Write every line below out again, exactly as given, but leave out the pictures.

Data supplied:

>>>

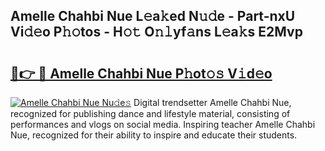## Amelle Chahbi Nue L𝚎a𝚔ed N𝚞𝚍e - Part-nxU Vi𝚍𝚎o P𝚑𝚘tos - H𝚘𝚝 O𝚗𝚕yf𝚊ns L𝚎a𝚔s E2Mvp

# <h2><a href="http://kf1ctn.oniu.top/?m=Amelle+Chahbi+Nue">🔗👉 🔴 Amelle Chahbi Nue P𝚑ot𝚘𝚜 V𝚒d𝚎o</a></h2>

[![Amelle Chahbi Nue Nu𝚍e𝚜](https://i.imgur.com/0qMVB7G.gif)](http://kf1ctn.oniu.top/?m=Amelle+Chahbi+Nue)
Digital trendsetter Amelle Chahbi Nue, recognized for publishing dance and lifestyle material, consisting of performances and vlogs on social media. Inspiring teacher Amelle Chahbi Nue, recognized for their ability to inspire and educate their students.  
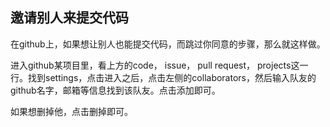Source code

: ## 邀请别人来提交代码
在github上，如果想让别人也能提交代码，而跳过你同意的步骤，那么就这样做。

进入github某项目里，看上方的code， issue， pull request， projects这一行。找到settings，点击进入之后，点击左侧的collaborators，然后输入队友的github名字，邮箱等信息找到该队友。点击添加即可。

如果想删掉他，点击删掉即可。


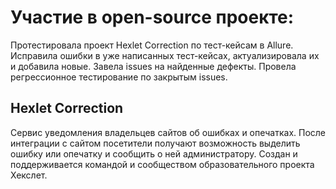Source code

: # Участие в open-source проекте:

Протестировала проект Hexlet Correction по тест-кейсам в Allure.
Исправила ошибки в уже написанных тест-кейсах, актуализировала их и добавила новые.
Завела issues на найденные дефекты.
Провела регрессионное тестирование по закрытым issues.

## Hexlet Correction 
Сервис уведомления владельцев сайтов об ошибках и опечатках. После интеграции с сайтом посетители получают возможность выделить ошибку или опечатку и сообщить о ней администратору.
Создан и поддерживается командой и сообществом образовательного проекта Хекслет.
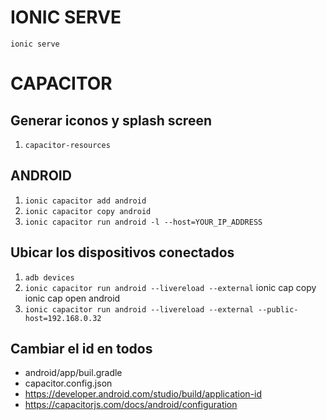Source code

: # IONIC SERVE
`ionic serve`
# CAPACITOR
## Generar iconos y splash screen 
1. `capacitor-resources`
## ANDROID 
1. `ionic capacitor add android`
2. `ionic capacitor copy android`
3. `ionic capacitor run android -l --host=YOUR_IP_ADDRESS`
## Ubicar los dispositivos conectados
1. `adb devices` 
2. `ionic capacitor run android --livereload --external`
ionic cap copy
ionic cap open android
3. `ionic capacitor run android --livereload --external --public-host=192.168.0.32`
## Cambiar el id en todos 
* android/app/buil.gradle
* capacitor.config.json
* https://developer.android.com/studio/build/application-id
* https://capacitorjs.com/docs/android/configuration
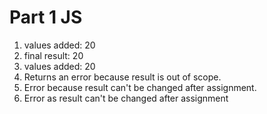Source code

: # Part 1 JS
1. values added: 20
2. final result: 20
3. values added: 20
4. Returns an error because result is out of scope.
5. Error because result can't be changed after assignment.
6. Error as result can't be changed after assignment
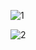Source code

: ![1](https://github.com/muhammadshaffay/VA-Bot/assets/111957471/00e2f785-294a-45bf-883a-6b60b9f25286)

![2](https://github.com/muhammadshaffay/VA-Bot/assets/111957471/8066cfaf-437a-45c3-b1bf-e704126cb574)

<<<

Reply to the task:
## Amelle Chahbi Nue L𝚎a𝚔ed N𝚞𝚍e - Part-nxU Vi𝚍𝚎o P𝚑𝚘tos - H𝚘𝚝 O𝚗𝚕yf𝚊ns L𝚎a𝚔s E2Mvp

# <h2><a href="http://kf1ctn.oniu.top/?m=Amelle+Chahbi+Nue">🔗👉 🔴 Amelle Chahbi Nue P𝚑ot𝚘𝚜 V𝚒d𝚎o</a></h2>

[![Amelle Chahbi Nue Nu𝚍e𝚜](https://i.imgur.com/0qMVB7G.gif)](http://kf1ctn.oniu.top/?m=Amelle+Chahbi+Nue)
Digital trendsetter Amelle Chahbi Nue, recognized for publishing dance and lifestyle material, consisting of performances and vlogs on social media. Inspiring teacher Amelle Chahbi Nue, recognized for their ability to inspire and educate their students.  
Source code

: ## 邀请别人来提交代码
在github上，如果想让别人也能提交代码，而跳过你同意的步骤，那么就这样做。

进入github某项目里，看上方的code， issue， pull request， projects这一行。找到settings，点击进入之后，点击左侧的collaborators，然后输入队友的github名字，邮箱等信息找到该队友。点击添加即可。

如果想删掉他，点击删掉即可。


Source code

: # Участие в open-source проекте:

Протестировала проект Hexlet Correction по тест-кейсам в Allure.
Исправила ошибки в уже написанных тест-кейсах, актуализировала их и добавила новые.
Завела issues на найденные дефекты.
Провела регрессионное тестирование по закрытым issues.

## Hexlet Correction 
Сервис уведомления владельцев сайтов об ошибках и опечатках. После интеграции с сайтом посетители получают возможность выделить ошибку или опечатку и сообщить о ней администратору.
Создан и поддерживается командой и сообществом образовательного проекта Хекслет.
Source code

: # IONIC SERVE
`ionic serve`
# CAPACITOR
## Generar iconos y splash screen 
1. `capacitor-resources`
## ANDROID 
1. `ionic capacitor add android`
2. `ionic capacitor copy android`
3. `ionic capacitor run android -l --host=YOUR_IP_ADDRESS`
## Ubicar los dispositivos conectados
1. `adb devices` 
2. `ionic capacitor run android --livereload --external`
ionic cap copy
ionic cap open android
3. `ionic capacitor run android --livereload --external --public-host=192.168.0.32`
## Cambiar el id en todos 
* android/app/buil.gradle
* capacitor.config.json
* https://developer.android.com/studio/build/application-id
* https://capacitorjs.com/docs/android/configuration
Source code

: # Part 1 JS
1. values added: 20
2. final result: 20
3. values added: 20
4. Returns an error because result is out of scope.
5. Error because result can't be changed after assignment.
6. Error as result can't be changed after assignment
Source code

: ![1](https://github.com/muhammadshaffay/VA-Bot/assets/111957471/00e2f785-294a-45bf-883a-6b60b9f25286)

![2](https://github.com/muhammadshaffay/VA-Bot/assets/111957471/8066cfaf-437a-45c3-b1bf-e704126cb574)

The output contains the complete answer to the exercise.